Evanston Fire Department officials and medical staff asked those questions last week during paramedic training at Evanston Hospital’s NorthShore Center for Simulation and Innovation.
“We give the scenarios based on the standard operating procedures of real-life incidents that can occur in the field that will challenge them,’’ said Division Chief Dwight Hohl, who heads up the department’s life-safety services. “Basically what we do is take a medical scenario, like someone having a heart attack and then move the patient from one SOP (standard operating procedure) to another.”
In the heart attack example, officials began with paramedics pulling up to the scene in a call where the person complained of chest pains. They’re supposed to evaluate the patient and hook him up to a cardiac monitor machine that, among other things, takes a picture of the heart and identifies where the damage is.
The firefighters worked under the center’s medical team supervised by Dr. Jared Novack, the NorthShore University HealthSystem’s emergency medicine physician.
The men and women of the department currently do an excellent job of providing care to the community, Novack said. The center tries to “take your teamwork skills and make them even better,” Novack said.
To that aim, staff members actually record the sessions on video and then play them back on a 6-by-8 foot screen. Watching the replay, Novack said the goal is to get participants to talk about their decision making.
A decision to use one medicine over another at the scene may not necessarily be wrong. The idea of the sessions is to provide “food for thought,’’ he said.

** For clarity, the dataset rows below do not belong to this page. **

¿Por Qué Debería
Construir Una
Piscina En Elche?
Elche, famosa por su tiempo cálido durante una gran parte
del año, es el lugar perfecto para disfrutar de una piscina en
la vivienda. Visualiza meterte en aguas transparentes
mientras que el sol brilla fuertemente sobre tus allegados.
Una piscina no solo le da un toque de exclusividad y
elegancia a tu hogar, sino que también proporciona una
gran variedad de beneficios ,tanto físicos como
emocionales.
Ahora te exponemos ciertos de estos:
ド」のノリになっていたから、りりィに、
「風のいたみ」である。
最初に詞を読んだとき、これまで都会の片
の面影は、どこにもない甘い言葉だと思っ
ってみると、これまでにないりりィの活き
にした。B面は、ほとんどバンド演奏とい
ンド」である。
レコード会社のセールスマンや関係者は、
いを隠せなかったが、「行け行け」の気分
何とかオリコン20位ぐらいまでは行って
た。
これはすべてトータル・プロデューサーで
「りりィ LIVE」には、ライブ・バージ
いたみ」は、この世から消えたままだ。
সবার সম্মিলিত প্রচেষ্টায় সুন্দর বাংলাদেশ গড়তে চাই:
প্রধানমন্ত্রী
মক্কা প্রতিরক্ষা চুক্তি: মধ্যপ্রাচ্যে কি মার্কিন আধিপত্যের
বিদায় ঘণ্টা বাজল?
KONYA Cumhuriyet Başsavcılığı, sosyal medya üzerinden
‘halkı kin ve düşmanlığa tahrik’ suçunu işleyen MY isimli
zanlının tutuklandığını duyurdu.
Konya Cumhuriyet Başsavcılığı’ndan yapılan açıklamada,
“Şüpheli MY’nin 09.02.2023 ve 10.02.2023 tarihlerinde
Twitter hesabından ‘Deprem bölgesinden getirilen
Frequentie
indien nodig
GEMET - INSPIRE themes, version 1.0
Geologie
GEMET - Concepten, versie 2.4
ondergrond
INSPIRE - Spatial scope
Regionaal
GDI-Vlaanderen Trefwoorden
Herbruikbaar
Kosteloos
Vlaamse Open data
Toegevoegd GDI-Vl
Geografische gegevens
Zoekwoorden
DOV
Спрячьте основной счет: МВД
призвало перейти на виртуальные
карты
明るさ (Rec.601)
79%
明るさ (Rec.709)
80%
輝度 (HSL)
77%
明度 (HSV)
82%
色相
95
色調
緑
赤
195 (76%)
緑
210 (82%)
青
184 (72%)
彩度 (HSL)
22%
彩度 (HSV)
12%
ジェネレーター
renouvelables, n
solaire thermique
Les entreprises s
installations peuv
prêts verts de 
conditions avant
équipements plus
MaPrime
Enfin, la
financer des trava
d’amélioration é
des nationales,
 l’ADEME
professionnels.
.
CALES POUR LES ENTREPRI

Evanston Fire Chief Greg Klaiber was at the hospital to watch some of the sessions.
“We think this is real beneficial to our paramedics,” Klaiber said. “We get to practice our skills with the simulation training, which is high-tech, state-of-the art and it’s close to the next best thing, which is actual work on the patient.”
With the immediate feedback, “we can do what we need to do to improve,” he said.
Part of the scenario focused on effective communication.
“One of the things that was noted by physicians was the quality of communication by our paramedics — how very professionally we communicate with each other and how we handle a call,” Klaiber said.
The department is looking at also using St. Francis Hospital for simulation training.